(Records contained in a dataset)
________________________________________

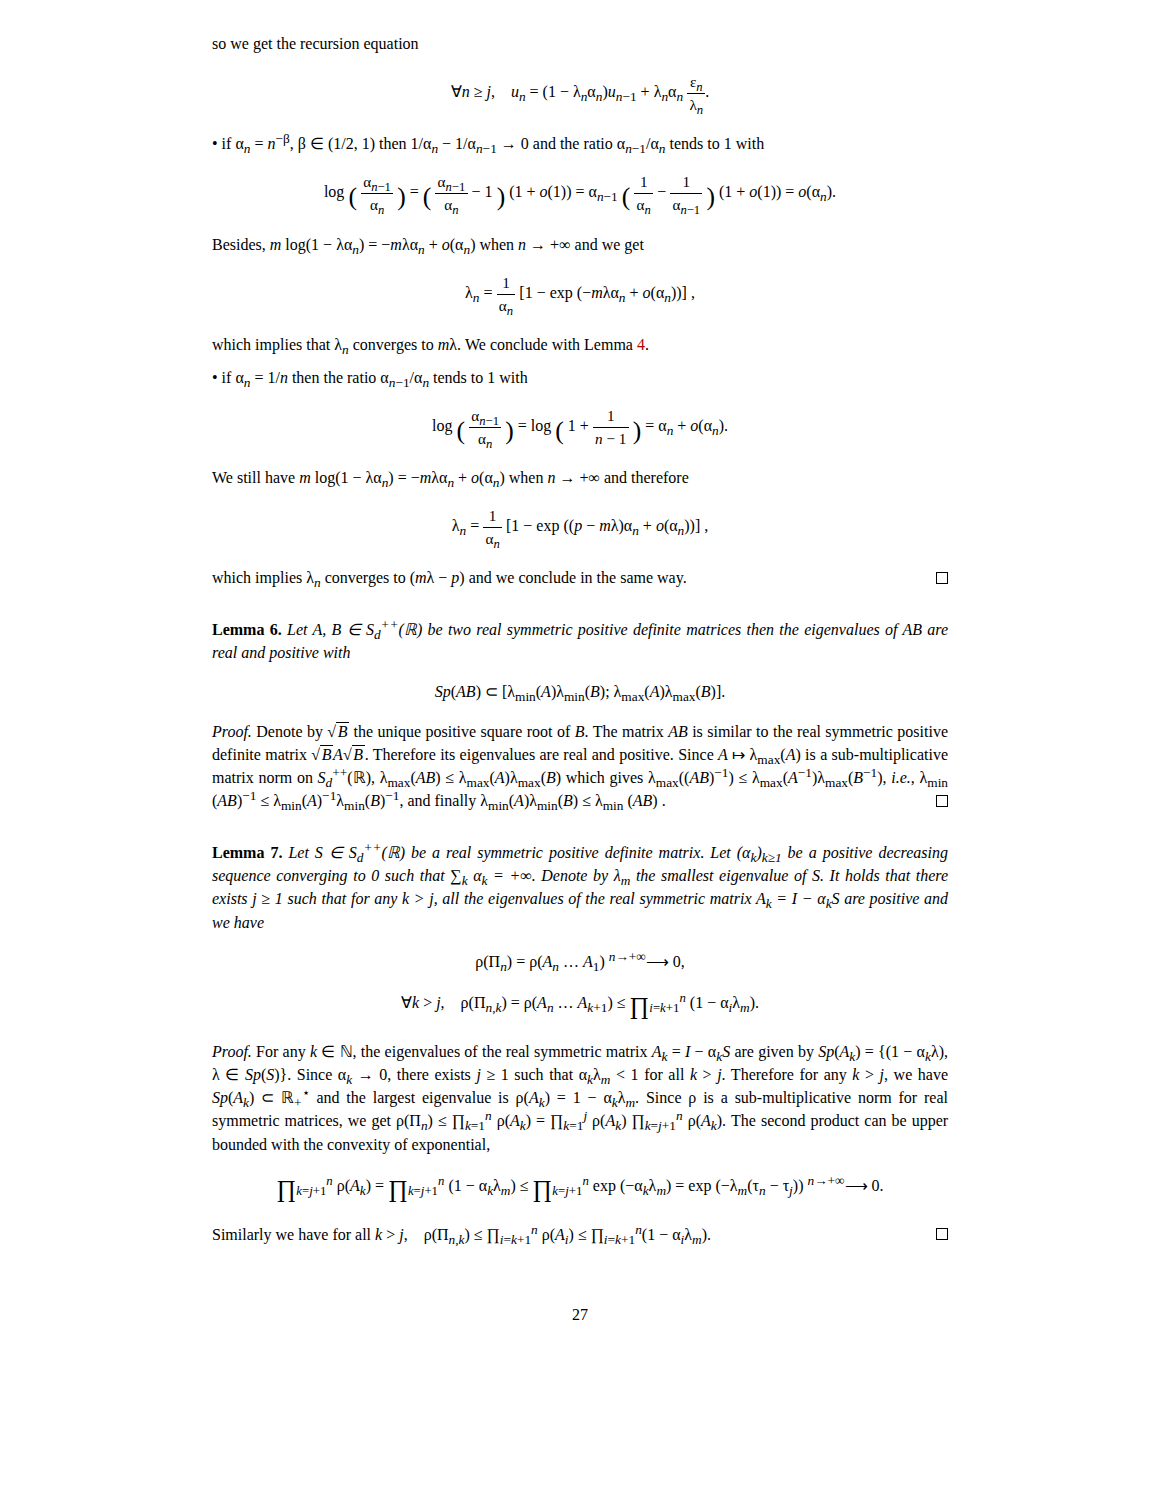so we get the recursion equation
∀n ≥ j, un = (1 − λnαn)un−1 + λnαn εn λn.
• if αn = n−β, β ∈ (1/2, 1) then 1/αn − 1/αn−1 → 0 and the ratio αn−1/αn tends to 1 with
log ( αn−1 αn ) = ( αn−1 αn − 1 ) (1 + o(1)) = αn−1 ( 1 αn − 1 αn−1 ) (1 + o(1)) = o(αn).
Besides, m log(1 − λαn) = −mλαn + o(αn) when n → +∞ and we get
λn = 1 αn [1 − exp (−mλαn + o(αn))] ,
which implies that λn converges to mλ. We conclude with Lemma 4.
• if αn = 1/n then the ratio αn−1/αn tends to 1 with
log ( αn−1 αn ) = log ( 1 + 1 n − 1 ) = αn + o(αn).
We still have m log(1 − λαn) = −mλαn + o(αn) when n → +∞ and therefore
λn = 1 αn [1 − exp ((p − mλ)αn + o(αn))] ,
which implies λn converges to (mλ − p) and we conclude in the same way.
Lemma 6. Let A, B ∈ Sd++(ℝ) be two real symmetric positive definite matrices then the eigenvalues of AB are real and positive with
Sp(AB) ⊂ [λmin(A)λmin(B); λmax(A)λmax(B)].
Proof. Denote by √B the unique positive square root of B. The matrix AB is similar to the real symmetric positive definite matrix √B A√B. Therefore its eigenvalues are real and positive. Since A ↦ λmax(A) is a sub-multiplicative matrix norm on Sd++(ℝ), λmax(AB) ≤ λmax(A)λmax(B) which gives λmax((AB)−1) ≤ λmax(A−1)λmax(B−1), i.e., λmin (AB)−1 ≤ λmin(A)−1λmin(B)−1, and finally λmin(A)λmin(B) ≤ λmin (AB) .
Lemma 7. Let S ∈ Sd++(ℝ) be a real symmetric positive definite matrix. Let (αk)k≥1 be a positive decreasing sequence converging to 0 such that ∑k αk = +∞. Denote by λm the smallest eigenvalue of S. It holds that there exists j ≥ 1 such that for any k > j, all the eigenvalues of the real symmetric matrix Ak = I − αkS are positive and we have
ρ(Πn) = ρ(An … A1) n→+∞⟶ 0,
∀k > j, ρ(Πn,k) = ρ(An … Ak+1) ≤ ∏i=k+1n (1 − αiλm).
Proof. For any k ∈ ℕ, the eigenvalues of the real symmetric matrix Ak = I − αkS are given by Sp(Ak) = {(1 − αkλ), λ ∈ Sp(S)}. Since αk → 0, there exists j ≥ 1 such that αkλm < 1 for all k > j. Therefore for any k > j, we have Sp(Ak) ⊂ ℝ+⋆ and the largest eigenvalue is ρ(Ak) = 1 − αkλm. Since ρ is a sub-multiplicative norm for real symmetric matrices, we get ρ(Πn) ≤ ∏k=1n ρ(Ak) = ∏k=1j ρ(Ak) ∏k=j+1n ρ(Ak). The second product can be upper bounded with the convexity of exponential,
∏k=j+1n ρ(Ak) = ∏k=j+1n (1 − αkλm) ≤ ∏k=j+1n exp (−αkλm) = exp (−λm(τn − τj)) n→+∞⟶ 0.
Similarly we have for all k > j, ρ(Πn,k) ≤ ∏i=k+1n ρ(Ai) ≤ ∏i=k+1n(1 − αiλm).
27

________________________________________

▸ **About this task**
Go through the entries above and copy out every line that includes the word "conclude".

▸ **Response to this task**
which implies that λn converges to mλ. We conclude with Lemma 4.
which implies λn converges to (mλ − p) and we conclude in the same way.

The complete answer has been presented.